Find the equation of the plane through (2, 3, −4) and (1, −1, 3) and parallel to x-axis.

 

Answer 1

\[\text{ The equation of the plane through (2, 3, -4) is } \]
\[a \left( x - 2 \right) + b \left( y - 3 \right) + c \left( z + 4 \right) = 0 . . . \left( 1 \right)\]
\[\text{ This plane passes through (1, -1, 3).
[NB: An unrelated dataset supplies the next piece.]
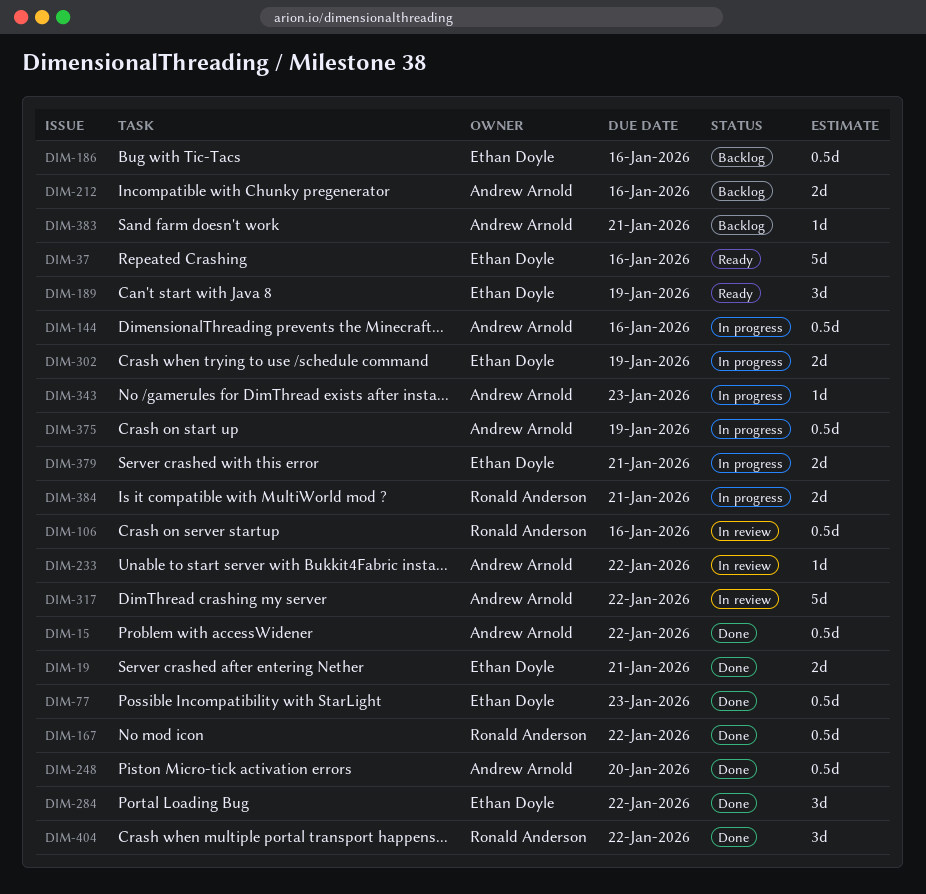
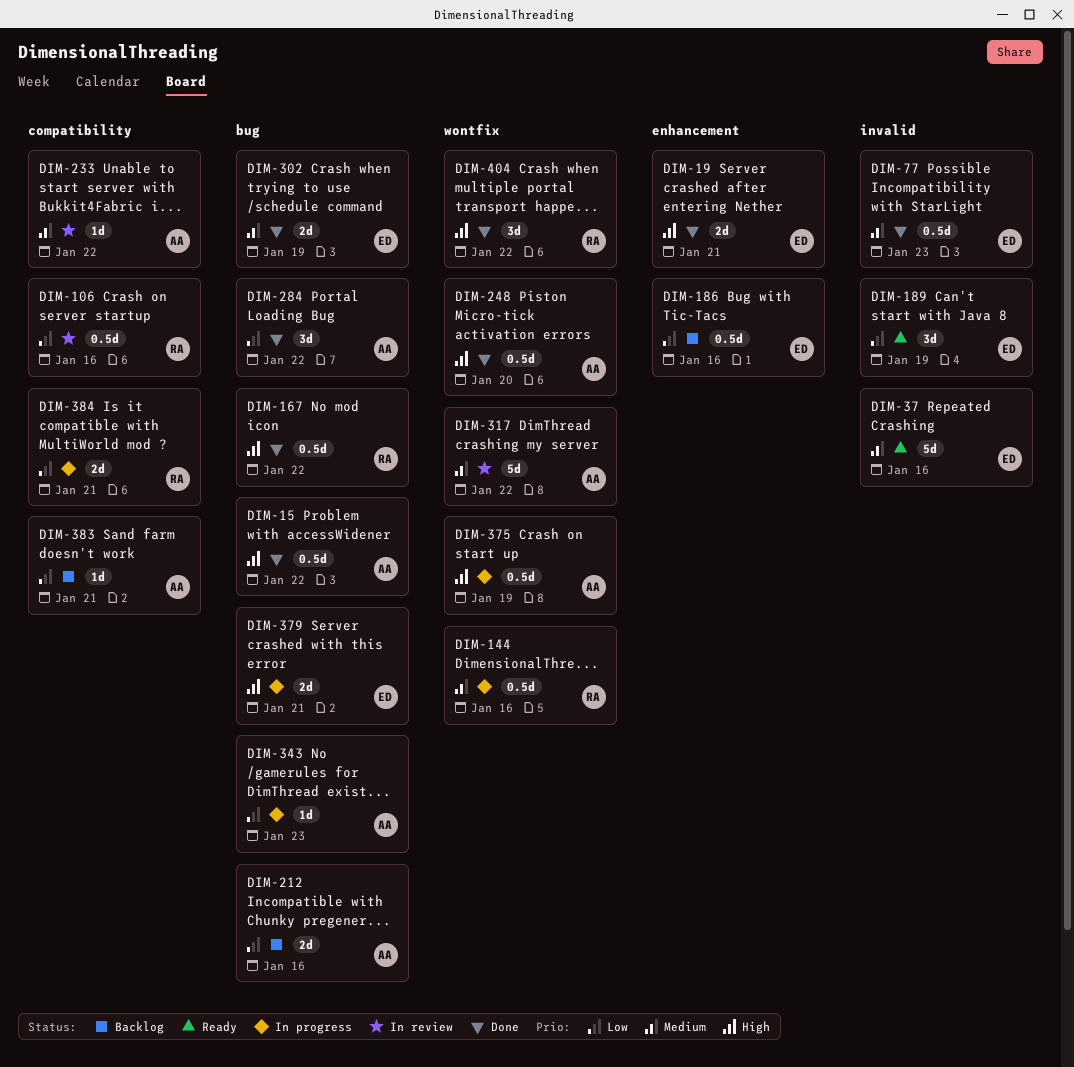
DIM-144, owner: Andrew Arnold -> Ronald Anderson
DIM-284, owner: Ethan Doyle -> Andrew Arnold
DIM-302, status: In progress -> Done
So } ,\]
\[a \left( 1 - 2 \right) + b \left( - 1 - 3 \right) + c \left( 3 + 4 \right) = 0\]
\[ \Rightarrow - a - 4b + 7c = 0 . . . \left( 2 \right)\]
\[\text{ Again plane (1) is parallel to x-axis. It means that plane (1) is perpendicular to the yz-plane whose equation is x = 0 or 1 . x + 0 . y + 0 . z = 0 } \]
\[ \Rightarrow a \left( 1 \right) + b \left( 0 \right) + c \left( 0 \right) = 0 . . . \left( 3 \right) (\text{ Because a}_1 a_2 + b_1 b_2 + c_1 c_2 = 0)\]
\[\text{ Solving (1), (2) and (3), we get} \]
\[\begin{vmatrix}x - 3 & y - 3 & z + 4 \\ - 1 & - 4 & 7 \\ 1 & 0 & 0\end{vmatrix} = 0\]
\[ \Rightarrow 0 \left( x - 3 \right) + 7 \left( y - 3 \right) + 4 \left( z + 4 \right) = 0\]
\[ \Rightarrow 7y + 4z - 5 = 0\]